Sobriety Home Foundation

Cannabis (Marijuana) Addiction

Sobriety Home Foundation offers patients effective treatment plans for cannabis dependency. At Sobriety Home Foundation, patients are part of the decision-making process when finding the best treatment plan for them. All individuals have access to evidence-based treatment options with a comprehensive plan in order to move towards a cannabis-free life.

What is Cannabis?

Cannabis is a plant that consists of two sub-species: hemp and marijuana. While hemp is mostly used for utilitarian purposes, marijuana is a plant with psychoactive properties. It appeared in North America during the early 19th century through travelers and labourers and gained popularity among writers and artists. It can be consumed in a variety of diverse ways and is produced as hashish, hash oil, or marijuana (dried leaves). The most common being the latter. Marijuana is typically administered through smoking with a pipe, bong, or joint but it can also be consumed as an edible- in which it is baked into food. This manipulates the active cannabis ingredients available to the brain.

Cannabis, also known as Marijuana, in a jar.

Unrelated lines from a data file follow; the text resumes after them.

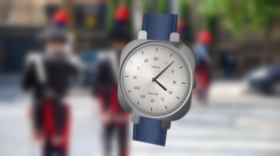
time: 4:07
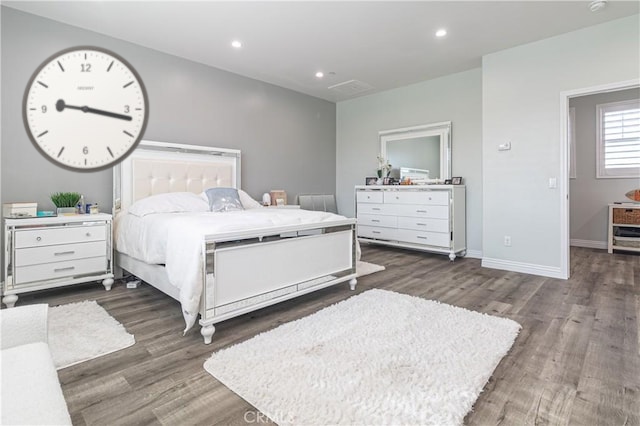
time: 9:17
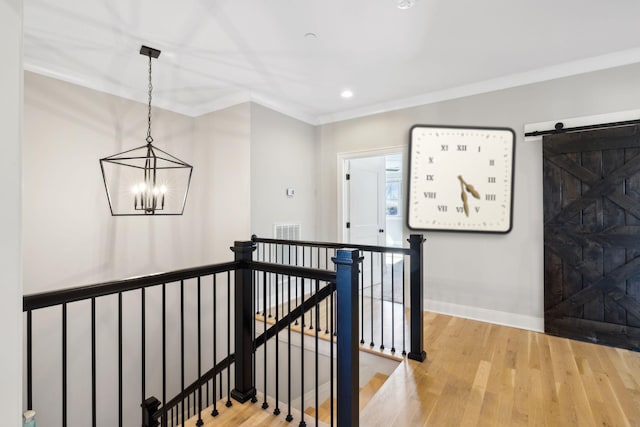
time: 4:28
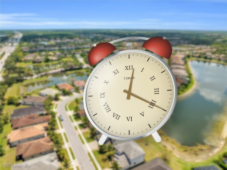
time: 12:20
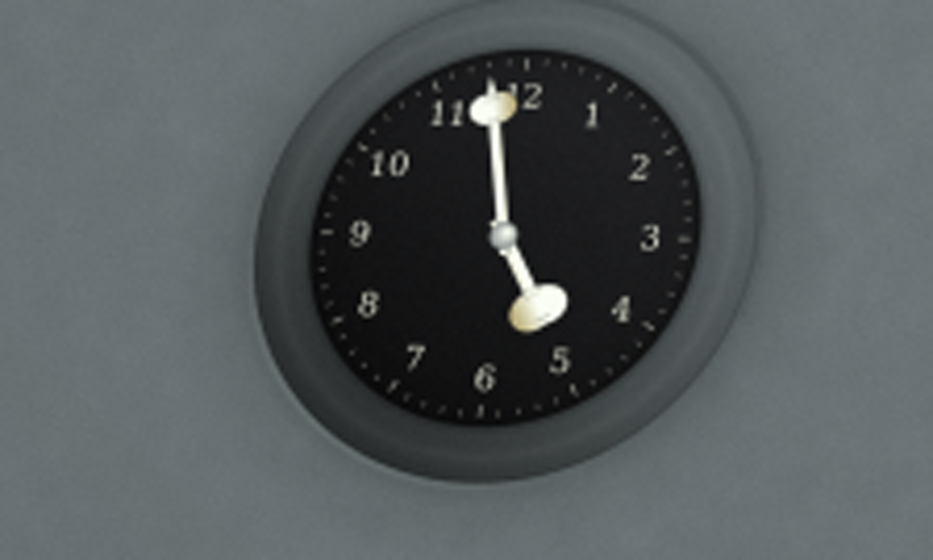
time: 4:58
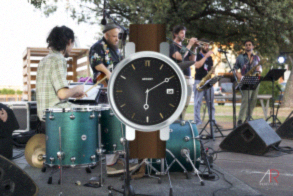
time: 6:10
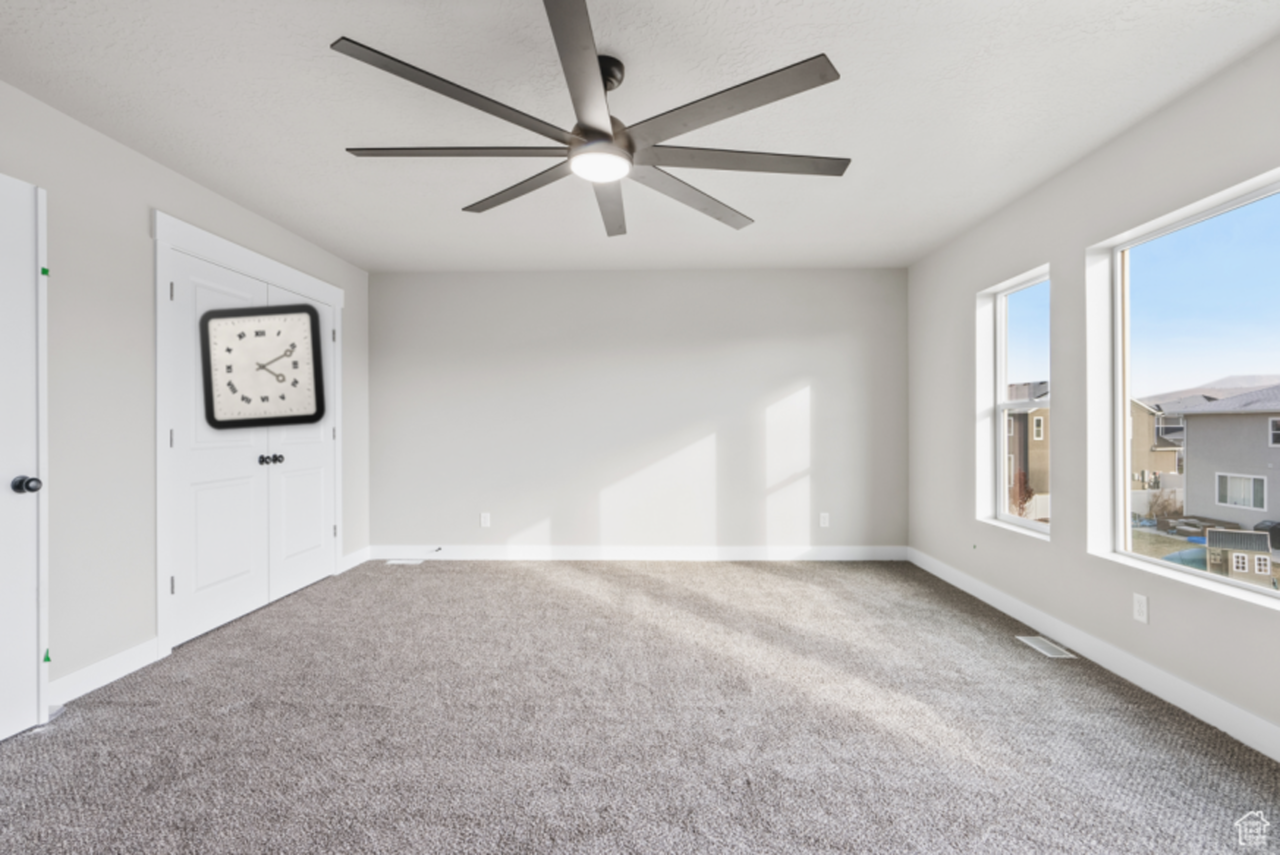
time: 4:11
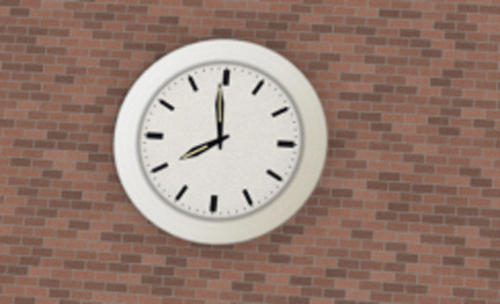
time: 7:59
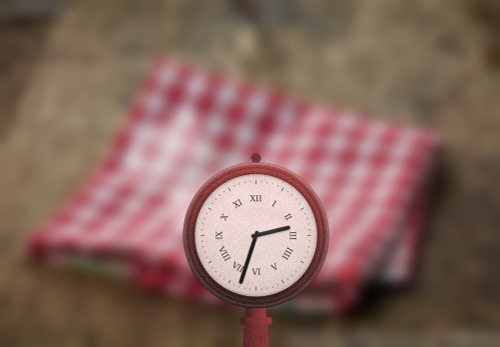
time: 2:33
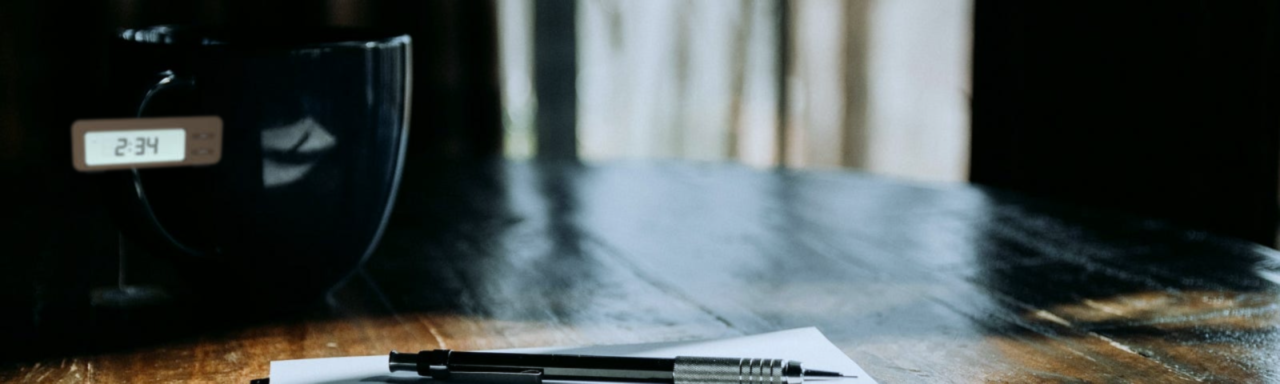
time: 2:34
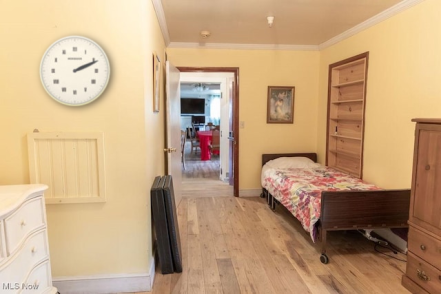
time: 2:11
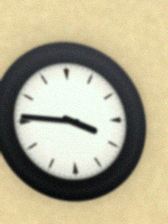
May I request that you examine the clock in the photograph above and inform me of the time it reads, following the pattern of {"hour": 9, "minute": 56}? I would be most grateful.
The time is {"hour": 3, "minute": 46}
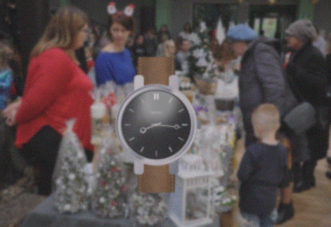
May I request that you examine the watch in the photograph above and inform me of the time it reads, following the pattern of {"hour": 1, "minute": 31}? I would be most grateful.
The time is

What does Cannabis Addiction Look like?

Despite widespread belief, cannabis has the potential to be an addictive drug. Albeit, physical addiction is less pronounced in use of this drug, psychological addiction is powerful and well-documented. It is believed that some individuals who consume this drug do so to improve social interactions or to enhance already pleasant experiences. Others may use it to expand their awareness (Simons et al., 1998). However, the strongest predictor for marijuana use is coping with negative life experiences. This can lead to eventual impairment. As it happens, marijuana dependence is similar to other substance use disorders within a clinical setting (Budney, 2006). Those with a cannabis dependency continue to consume the drug in spite of the social, cognitive, and physical impairments that are associated with it. These can include problems with sleeping, unstable relationships (e.g., family), trouble with money, low energy, problems with memory, and low self-esteem (Gruber et al., 2003). In fact, this drug is the most-used illegal drug in Canada with 34.5% of users consuming it daily.

A Cannabis, or marijuana, joint being rolled.

Short-Term Effects of Cannabis Use

The short-term effects associated with this drug depend on the potency of the drug (i.e., amount of THC) during consumption. Short-term effects can include:

  • Altered state of conscious
  • Euphoria
  • Paranoia
  • Pleasant sensations
  • Extreme relaxation
  • Decreased coordination
  • Impaired judgement
  • Impaired memory and learning
  • Uncontrollable appetite (i.e., munchies)
  • Dry mouth
  • Dry eyes
  • Increased heart rate
  • Anxiety and panic attacks (with large amounts)

Long-Term Effects of Cannabis Use

  • Tolerance to THC
  • Physical dependence
  • Psychological dependence
  • Decreased or delayed cognitive performance
  • Lung cancer
  • Respiratory and immune system disorders

Pharmacology

Naturally occurring cannabinoids and their receptors are widely distributed throughout our bodies and make up the human endocannabinoid system. This system contains four types of receptors: CB1, CB2, AEA, and 2-AD, all of which are vulnerable to the effects of cannabis. CB1 receptors are clustered within the hippocampus, nucleus accumbens, cortex, basal ganglia and spinal cord- all of which play a role in memory, cognition, and movement. When an individual smokes cannabis, active ingredients travel to the brain rapidly (e.g., Δ9- tetrahydrocannabinol [THC]) which then bind to the previously mentioned receptors. This creates a variety of behavioural and psychological side effects (e.g., paranoia, euphoria, munchies, etc.). The effects of marijuana (when smoked) typically begin after 15 minutes and last 30 – 60. However, this drug can remain stored in the body’s adipose tissue as long as 30 days after consumption which can cause secondary effects associated with the drug which are mostly cognitive.